Bard's Oath
- First edition
- Author: Joanne Bertin
- Cover artist: Bob Eggleton
- Language: English
- Series: Dragonlord
- Genre: Fantasy
- Publisher: Tor Fantasy
- Publication date: 2012
- Publication place: United States
- Media type: Print (hardback & paperback), digital
- Preceded by: Dragon and Phoenix

= Bard's Oath =

Bard's Oath is the third in the Dragonlord series by Joanne Bertin and was published in 2012. It takes place in a world of truehumans, truedragons, and dragonlords - beings which have both human and dragon souls and can change from human to dragon and vice versa at will. It was preceded by the short story Dragonlord's Justice, The Last Dragonlord and Dragon and Phoenix.

==Plot introduction==
The book covers the story of Raven Redhawkson and Bard Leet separately on their journeys that converge at the Balyaranna Fair - the finest horse festival in the Five Kingdoms. Raven is there as a partner to his aunt's horse trade, while Bard Leet is there to avenge the death of a family member.
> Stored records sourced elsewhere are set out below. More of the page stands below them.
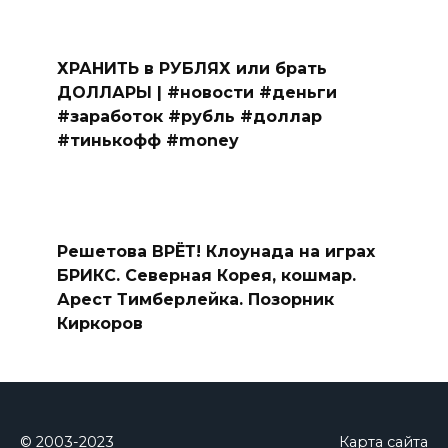
ХРАНИТЬ в РУБЛЯХ или брать
ДОЛЛАРЫ | #новости #деньги
#заработок #рубль #доллар
#тинькофф #money
Решетова ВРЁТ! Клоунада на играх
БРИКС. Северная Корея, кошмар.
Арест Тимберлейка. Позорник
Киркоров
© 2003-2023
Карта сайта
Also visiting the Fair are Raven's Dragonlord friends: Maurynna Kyrissean, her soultwin Linden Rathan, and the newest Dragonlord, Shima Ilyathan. When one of Shima's new acquaintances reveals a particularly nasty secret about one of the Fair's other attendees, events begin to spiral out of control, as Leet's thirst for vengeance becomes a burning hunger with a surprising target.

Meanwhile, far away in the wilderness, a Beast Healer friend of Linden's stumbles upon a long-forgotten horror, the truth of which could restore peace to the Balyaranna Fair... or drown it in blood.